I’ve pulled out a few lashes from my right eye because it’s the troublesome eye, the one that’s oddly shaped and more difficult to hide behind thick coats of black liner. I’ve arranged them in line next to crumpled pieces of used tissue and some sharply exhaled breaths crystallized in the cold air. I’m taking stock of myself, looking though archived emotions, replacing peeling labels and crossing out inaccurate ones. I’ve used my teeth to pull out the cream lace from that bra you liked, and I’m still trying to scratch off your name from the inside of my cheek. I’m trying to remember my name.

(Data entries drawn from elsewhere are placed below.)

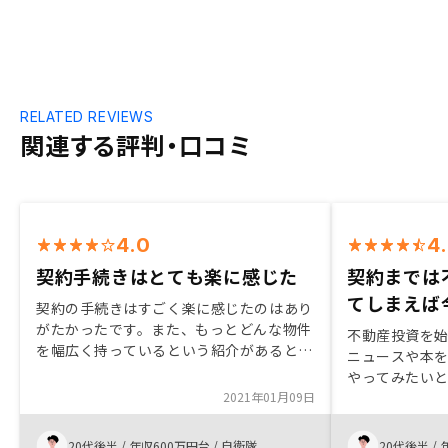
RELATED REVIEWS
関連する評判・口コミ
4.0
4
契約手続きはとても楽に感じた
契約までは
てしまえば
契約の手続きはすごく楽に感じたのはあり
がたかったです。また、もっとどんな物件
不動産投資を
を幅広く持っているという紹介があると嬉
ニュースや本
しいかなって思います。おすすめを絞り込
やってみたい
んで紹介してくれるのはありがたいです
2021年01月09日
す。また、家
が、もしかしたら興味がある人がいるかも
いと思いまし
しれないからです。特にはないですが、ミ
できるRENO
20代後半
/
年収600万円台
/
自衛隊
20代後半
/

I’ve taken to cracking the ring finger on my left hand, so I’ll take out the knuckle and place it beside all my other things. It’s relatively easy to do, but the difficult part comes when I try to pry the residue of back-when-it-was-different from underneath my fingernails. I’m rifling through the old clothes hanging in my wardrobe, checking the collars and hems, ripping out loose threads every so often. I didn’t realize those were the same threads tying the muscles in my face together to keep my smile from slipping sideways and away. I’m trying to flip through old textbooks, but the pages are warped together with tears and heavy sighs. I don’t recognize the frantic scrawls in the margins, but I assume it must have been mine. I’m trying to remember my name.

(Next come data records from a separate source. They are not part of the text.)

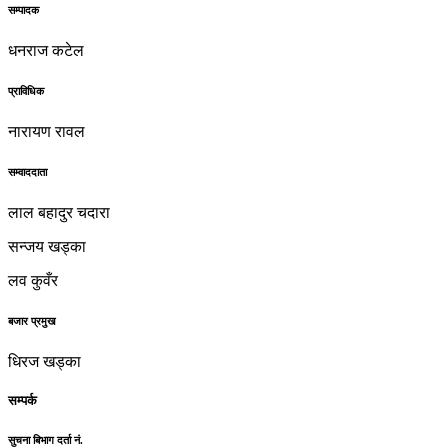
सम्पादक
धनराज कटेल
प्राविधिक
नारायण रावल
सम्वाददाता
लाल बहादुर चदारा
सन्जय खड्का
लव कुवँर
बजार प्रमुख
धिरज खड्का
सम्पर्क
सुचना बिभाग दर्ता नं.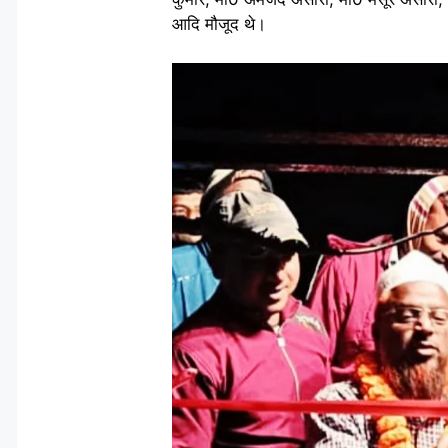
आदि मौजूद थे।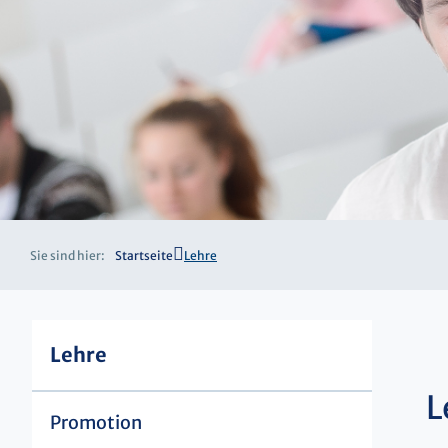
Sie sind hier:
Startseite
Lehre
Lehre
L
Promotion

I’m undoing the tangled net of shoelaces and headphones, hair ties and conversations that wound on and on to nowhere. I’m sitting on the floor surrounded by all these objects, and I’m sorting through them in an attempt to discover where I left the sense of self that was placed on the tip of my tongue two decades ago on a balcony thousands of miles away from security. I’m trying to remember my name, but it has passed through so many different variations that I am no longer sure which is correct.
I’m trying to sift through all the mistakes to find out when the gap between what I thought and what I actually said began to widen until I learned to fill it with what I was supposed to say. I’m taking stock of myself today. I just found a scratched mix CD and a coupon for a free dance class. Shuffling papers for the trash are shuffling feet on hardwood are shuffling selves until I find the one that I cracked when I tried to fit it into the right self for you.